SUPPLIED INFORMATION -
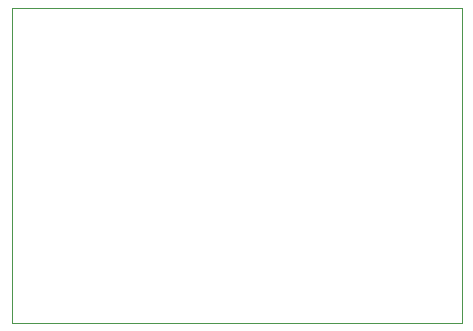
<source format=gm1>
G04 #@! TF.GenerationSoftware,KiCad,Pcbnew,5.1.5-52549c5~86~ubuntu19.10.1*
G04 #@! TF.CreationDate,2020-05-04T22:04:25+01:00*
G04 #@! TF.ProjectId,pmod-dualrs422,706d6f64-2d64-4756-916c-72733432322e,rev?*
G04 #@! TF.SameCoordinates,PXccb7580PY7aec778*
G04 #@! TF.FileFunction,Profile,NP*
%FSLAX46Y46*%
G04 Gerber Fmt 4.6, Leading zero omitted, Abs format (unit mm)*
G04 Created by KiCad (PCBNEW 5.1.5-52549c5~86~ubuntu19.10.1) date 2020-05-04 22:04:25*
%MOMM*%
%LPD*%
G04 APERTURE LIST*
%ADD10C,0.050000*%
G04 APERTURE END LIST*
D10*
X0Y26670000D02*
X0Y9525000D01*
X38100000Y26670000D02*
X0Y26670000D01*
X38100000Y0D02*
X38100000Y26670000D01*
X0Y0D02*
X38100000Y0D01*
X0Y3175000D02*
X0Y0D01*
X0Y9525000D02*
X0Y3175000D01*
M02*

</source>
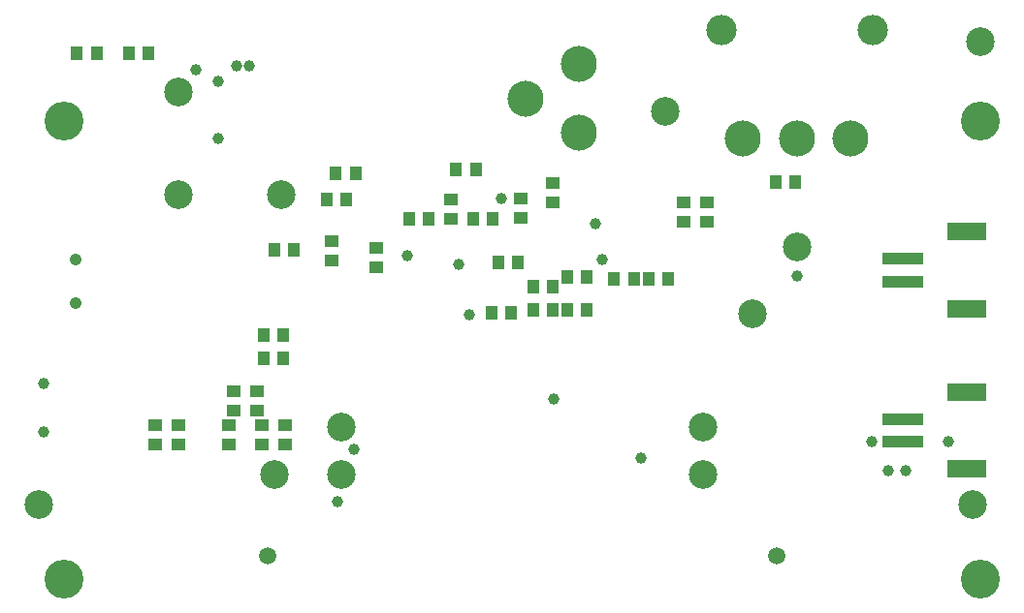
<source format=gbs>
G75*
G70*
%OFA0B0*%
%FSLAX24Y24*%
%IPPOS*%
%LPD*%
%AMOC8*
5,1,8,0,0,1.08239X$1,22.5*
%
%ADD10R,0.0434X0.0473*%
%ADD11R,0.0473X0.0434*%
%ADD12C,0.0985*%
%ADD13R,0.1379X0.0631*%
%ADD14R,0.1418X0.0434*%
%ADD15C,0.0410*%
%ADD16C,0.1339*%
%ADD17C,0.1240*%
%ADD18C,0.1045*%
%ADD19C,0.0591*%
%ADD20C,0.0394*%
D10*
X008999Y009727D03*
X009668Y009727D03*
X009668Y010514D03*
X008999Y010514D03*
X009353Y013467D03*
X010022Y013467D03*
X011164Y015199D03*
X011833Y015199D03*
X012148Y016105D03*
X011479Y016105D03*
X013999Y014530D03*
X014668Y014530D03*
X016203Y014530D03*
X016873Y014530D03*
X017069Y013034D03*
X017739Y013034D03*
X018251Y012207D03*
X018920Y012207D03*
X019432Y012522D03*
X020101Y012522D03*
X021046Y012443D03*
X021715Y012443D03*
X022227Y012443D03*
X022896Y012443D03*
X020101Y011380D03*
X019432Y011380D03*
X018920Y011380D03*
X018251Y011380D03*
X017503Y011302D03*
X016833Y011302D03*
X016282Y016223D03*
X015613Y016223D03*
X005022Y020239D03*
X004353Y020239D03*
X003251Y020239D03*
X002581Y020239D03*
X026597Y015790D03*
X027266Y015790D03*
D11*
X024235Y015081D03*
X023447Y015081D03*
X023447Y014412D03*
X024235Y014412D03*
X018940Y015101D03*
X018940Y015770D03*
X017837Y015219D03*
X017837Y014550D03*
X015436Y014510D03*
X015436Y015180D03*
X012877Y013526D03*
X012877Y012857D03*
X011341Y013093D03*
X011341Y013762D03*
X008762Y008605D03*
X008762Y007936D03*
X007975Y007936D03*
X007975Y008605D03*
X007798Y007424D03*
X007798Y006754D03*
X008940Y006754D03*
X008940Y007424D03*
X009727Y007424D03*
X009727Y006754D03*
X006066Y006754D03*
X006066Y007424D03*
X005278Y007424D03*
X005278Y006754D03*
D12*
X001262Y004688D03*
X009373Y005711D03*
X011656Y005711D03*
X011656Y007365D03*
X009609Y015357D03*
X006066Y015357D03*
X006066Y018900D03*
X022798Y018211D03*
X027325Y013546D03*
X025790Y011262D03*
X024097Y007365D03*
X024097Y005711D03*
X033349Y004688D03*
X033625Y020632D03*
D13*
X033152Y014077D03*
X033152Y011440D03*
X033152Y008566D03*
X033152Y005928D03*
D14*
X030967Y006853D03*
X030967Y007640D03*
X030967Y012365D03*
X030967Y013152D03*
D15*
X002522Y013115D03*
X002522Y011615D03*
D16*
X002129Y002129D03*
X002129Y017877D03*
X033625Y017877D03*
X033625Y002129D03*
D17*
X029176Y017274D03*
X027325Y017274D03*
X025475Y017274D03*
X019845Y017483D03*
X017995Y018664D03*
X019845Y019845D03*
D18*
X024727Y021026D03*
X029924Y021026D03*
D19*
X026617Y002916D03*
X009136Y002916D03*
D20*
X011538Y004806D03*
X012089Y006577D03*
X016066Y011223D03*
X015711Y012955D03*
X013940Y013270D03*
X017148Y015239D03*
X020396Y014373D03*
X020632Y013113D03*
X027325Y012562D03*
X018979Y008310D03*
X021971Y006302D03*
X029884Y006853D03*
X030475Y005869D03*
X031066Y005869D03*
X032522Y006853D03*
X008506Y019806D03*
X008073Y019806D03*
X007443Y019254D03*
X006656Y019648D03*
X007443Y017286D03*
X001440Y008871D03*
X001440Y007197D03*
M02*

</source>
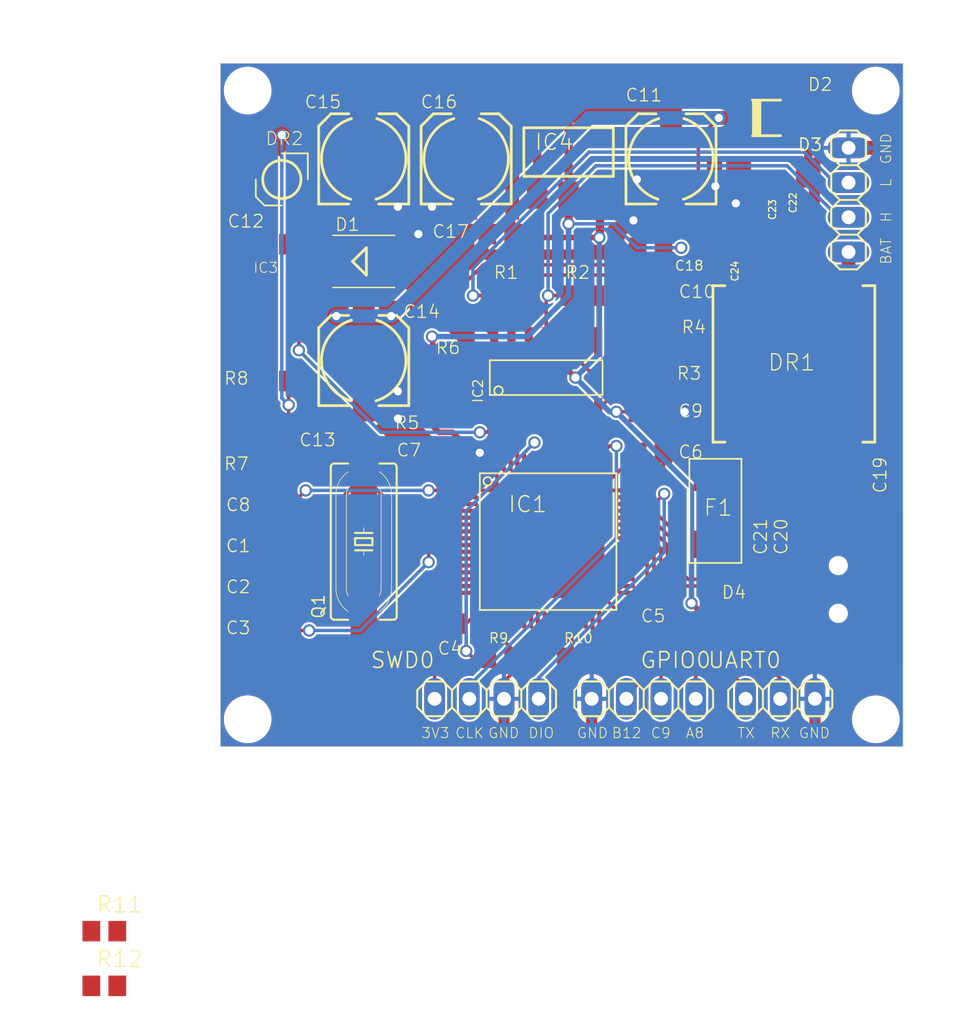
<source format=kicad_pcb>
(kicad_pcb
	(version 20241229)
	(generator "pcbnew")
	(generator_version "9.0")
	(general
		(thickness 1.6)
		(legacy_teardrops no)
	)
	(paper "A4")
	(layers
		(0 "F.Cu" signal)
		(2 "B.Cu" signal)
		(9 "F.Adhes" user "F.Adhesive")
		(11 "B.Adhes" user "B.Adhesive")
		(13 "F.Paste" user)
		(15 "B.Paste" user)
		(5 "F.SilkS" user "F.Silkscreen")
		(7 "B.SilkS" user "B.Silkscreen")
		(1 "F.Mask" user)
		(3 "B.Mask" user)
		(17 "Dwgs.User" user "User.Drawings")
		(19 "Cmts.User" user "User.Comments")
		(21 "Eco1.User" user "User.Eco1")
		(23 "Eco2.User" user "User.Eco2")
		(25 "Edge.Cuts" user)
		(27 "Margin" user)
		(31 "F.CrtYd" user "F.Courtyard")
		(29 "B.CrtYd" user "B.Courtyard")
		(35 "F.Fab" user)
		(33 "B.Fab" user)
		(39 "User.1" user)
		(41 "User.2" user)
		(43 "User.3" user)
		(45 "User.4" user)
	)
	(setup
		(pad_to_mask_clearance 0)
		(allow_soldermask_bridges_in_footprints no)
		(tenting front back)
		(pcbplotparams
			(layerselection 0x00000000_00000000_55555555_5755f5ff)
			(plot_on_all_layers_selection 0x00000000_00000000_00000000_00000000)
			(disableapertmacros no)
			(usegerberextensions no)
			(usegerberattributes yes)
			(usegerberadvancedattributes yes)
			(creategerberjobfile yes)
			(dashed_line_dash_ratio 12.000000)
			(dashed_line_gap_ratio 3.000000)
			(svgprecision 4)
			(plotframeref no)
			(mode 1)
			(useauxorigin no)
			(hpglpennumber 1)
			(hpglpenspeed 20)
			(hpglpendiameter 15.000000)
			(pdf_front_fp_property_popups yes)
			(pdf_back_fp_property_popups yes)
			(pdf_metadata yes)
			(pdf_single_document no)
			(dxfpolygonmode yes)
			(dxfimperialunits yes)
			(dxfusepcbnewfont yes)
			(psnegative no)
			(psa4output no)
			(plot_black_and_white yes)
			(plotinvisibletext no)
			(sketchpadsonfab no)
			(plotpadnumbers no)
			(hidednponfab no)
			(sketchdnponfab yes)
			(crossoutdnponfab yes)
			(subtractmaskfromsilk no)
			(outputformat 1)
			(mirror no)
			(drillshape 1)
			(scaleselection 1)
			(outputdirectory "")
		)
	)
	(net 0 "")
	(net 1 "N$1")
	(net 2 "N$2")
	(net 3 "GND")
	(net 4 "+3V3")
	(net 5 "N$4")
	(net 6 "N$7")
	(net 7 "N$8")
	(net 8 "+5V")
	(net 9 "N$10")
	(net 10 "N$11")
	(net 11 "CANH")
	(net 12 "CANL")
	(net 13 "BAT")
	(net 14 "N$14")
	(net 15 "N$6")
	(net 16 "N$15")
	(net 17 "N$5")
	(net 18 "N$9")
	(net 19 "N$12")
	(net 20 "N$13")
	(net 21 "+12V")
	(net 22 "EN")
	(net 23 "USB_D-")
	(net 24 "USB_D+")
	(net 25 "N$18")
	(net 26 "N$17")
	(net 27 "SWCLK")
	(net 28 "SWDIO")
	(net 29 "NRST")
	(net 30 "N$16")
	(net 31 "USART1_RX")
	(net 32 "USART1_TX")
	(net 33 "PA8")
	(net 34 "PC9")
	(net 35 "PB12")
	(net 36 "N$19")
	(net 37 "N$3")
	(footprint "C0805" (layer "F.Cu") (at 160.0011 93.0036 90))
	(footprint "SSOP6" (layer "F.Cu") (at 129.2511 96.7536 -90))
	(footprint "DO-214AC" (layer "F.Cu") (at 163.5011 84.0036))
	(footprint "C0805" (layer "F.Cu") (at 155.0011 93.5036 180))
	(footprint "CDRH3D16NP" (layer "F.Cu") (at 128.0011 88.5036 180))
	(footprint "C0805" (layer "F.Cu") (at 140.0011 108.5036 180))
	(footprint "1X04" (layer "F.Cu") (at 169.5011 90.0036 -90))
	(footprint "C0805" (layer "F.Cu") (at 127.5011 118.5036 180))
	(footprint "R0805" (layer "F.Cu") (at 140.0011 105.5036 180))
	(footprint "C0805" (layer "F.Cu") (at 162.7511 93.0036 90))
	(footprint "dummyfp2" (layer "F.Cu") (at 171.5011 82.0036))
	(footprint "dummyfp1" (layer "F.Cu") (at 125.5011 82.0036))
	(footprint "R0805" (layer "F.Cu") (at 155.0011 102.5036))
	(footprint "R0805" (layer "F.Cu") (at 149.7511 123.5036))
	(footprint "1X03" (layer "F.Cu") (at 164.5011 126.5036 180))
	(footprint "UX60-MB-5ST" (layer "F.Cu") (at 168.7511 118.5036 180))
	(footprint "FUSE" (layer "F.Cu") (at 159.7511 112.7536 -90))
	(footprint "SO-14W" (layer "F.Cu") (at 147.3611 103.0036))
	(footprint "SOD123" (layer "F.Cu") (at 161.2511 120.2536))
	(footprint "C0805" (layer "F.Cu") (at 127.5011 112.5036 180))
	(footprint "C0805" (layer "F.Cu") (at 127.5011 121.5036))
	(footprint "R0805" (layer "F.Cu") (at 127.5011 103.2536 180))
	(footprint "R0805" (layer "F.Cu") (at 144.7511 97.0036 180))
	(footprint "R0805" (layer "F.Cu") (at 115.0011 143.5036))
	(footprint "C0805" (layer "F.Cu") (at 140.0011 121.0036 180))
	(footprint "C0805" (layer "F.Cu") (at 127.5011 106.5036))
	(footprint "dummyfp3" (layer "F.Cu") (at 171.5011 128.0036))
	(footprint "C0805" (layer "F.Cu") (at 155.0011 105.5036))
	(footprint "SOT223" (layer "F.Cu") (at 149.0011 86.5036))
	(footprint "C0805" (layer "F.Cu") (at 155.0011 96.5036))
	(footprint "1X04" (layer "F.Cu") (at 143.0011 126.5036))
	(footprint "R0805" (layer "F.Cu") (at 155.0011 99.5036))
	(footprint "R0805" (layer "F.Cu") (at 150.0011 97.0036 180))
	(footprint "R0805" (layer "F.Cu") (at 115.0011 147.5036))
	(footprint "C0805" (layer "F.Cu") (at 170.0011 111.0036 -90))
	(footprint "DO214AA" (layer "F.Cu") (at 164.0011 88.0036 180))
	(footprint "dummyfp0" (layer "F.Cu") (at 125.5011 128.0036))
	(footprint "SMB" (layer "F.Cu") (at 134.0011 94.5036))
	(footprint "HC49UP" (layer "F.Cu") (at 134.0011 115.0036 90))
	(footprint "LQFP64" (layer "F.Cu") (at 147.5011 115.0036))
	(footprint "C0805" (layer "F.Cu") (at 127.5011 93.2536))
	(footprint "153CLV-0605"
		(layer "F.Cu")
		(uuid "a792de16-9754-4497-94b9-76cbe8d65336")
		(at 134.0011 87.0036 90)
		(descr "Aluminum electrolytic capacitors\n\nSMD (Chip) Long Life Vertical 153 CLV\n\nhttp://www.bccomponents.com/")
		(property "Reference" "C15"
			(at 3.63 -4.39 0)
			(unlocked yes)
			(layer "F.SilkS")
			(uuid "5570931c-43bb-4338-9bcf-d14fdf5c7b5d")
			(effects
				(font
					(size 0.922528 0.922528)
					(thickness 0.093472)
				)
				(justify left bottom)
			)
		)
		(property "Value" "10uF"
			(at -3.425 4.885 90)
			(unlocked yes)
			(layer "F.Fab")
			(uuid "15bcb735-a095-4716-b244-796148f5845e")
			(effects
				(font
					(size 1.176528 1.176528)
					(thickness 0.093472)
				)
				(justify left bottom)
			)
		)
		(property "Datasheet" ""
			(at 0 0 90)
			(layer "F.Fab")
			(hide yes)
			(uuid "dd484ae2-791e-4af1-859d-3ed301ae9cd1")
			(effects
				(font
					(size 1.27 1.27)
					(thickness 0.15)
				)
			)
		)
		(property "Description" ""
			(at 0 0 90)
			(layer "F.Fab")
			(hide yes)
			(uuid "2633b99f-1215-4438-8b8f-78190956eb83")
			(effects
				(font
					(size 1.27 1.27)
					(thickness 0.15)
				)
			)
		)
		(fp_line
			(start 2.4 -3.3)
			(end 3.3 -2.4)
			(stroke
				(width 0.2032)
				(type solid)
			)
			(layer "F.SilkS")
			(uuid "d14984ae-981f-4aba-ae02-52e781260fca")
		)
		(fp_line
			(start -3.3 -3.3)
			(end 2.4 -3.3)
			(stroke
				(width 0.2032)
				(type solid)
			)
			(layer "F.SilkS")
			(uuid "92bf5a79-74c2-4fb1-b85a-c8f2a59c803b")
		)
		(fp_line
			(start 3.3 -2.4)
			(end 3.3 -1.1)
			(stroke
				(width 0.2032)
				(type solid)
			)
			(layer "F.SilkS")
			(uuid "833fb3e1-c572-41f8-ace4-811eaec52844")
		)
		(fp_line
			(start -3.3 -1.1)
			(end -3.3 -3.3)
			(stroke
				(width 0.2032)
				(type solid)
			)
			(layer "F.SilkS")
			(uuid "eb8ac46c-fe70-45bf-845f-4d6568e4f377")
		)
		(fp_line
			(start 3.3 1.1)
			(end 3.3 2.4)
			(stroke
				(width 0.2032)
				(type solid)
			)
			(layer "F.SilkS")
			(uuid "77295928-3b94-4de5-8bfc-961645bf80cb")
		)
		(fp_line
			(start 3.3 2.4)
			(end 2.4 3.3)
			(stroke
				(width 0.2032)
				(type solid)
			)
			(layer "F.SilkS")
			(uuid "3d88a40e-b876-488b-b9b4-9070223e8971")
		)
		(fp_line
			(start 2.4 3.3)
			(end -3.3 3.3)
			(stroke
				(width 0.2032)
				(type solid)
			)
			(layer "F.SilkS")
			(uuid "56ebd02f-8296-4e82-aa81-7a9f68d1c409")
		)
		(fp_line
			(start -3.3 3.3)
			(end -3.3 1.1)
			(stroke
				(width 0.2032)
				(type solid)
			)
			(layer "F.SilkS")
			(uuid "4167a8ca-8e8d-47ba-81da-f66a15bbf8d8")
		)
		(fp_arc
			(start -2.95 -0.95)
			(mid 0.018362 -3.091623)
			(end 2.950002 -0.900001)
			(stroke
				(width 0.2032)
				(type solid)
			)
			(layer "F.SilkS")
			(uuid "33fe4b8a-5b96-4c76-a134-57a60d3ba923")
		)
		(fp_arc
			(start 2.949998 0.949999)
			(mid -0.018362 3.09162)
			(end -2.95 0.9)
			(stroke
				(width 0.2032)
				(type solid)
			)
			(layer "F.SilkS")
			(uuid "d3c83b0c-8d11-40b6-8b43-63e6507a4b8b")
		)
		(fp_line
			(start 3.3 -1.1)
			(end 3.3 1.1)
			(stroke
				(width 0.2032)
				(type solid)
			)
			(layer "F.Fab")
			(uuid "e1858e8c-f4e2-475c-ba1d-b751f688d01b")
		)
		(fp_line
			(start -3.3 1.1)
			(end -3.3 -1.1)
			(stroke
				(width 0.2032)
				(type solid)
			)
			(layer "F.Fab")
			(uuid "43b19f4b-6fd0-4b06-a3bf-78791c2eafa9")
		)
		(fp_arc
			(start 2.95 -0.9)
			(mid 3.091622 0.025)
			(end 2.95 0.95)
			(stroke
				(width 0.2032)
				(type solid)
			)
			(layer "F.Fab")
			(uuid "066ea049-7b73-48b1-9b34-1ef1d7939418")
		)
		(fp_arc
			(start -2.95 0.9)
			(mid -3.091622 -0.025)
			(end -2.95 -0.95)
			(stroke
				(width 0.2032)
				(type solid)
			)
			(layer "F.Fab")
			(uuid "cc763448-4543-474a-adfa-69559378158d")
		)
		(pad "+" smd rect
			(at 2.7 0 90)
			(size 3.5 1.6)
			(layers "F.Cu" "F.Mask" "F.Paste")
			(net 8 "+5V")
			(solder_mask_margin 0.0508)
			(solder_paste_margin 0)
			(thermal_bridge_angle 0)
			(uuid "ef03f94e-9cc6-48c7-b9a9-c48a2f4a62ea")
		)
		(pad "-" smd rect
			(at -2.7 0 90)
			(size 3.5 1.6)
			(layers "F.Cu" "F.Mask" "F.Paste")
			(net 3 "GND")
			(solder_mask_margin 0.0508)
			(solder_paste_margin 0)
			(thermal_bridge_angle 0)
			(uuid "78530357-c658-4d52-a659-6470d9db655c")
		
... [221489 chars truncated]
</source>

DESCRIPTION OF THE TASK -
Using the data above, count the lines where "APERTURE" appears. Reply with the number only.

ANSWER BOX -
2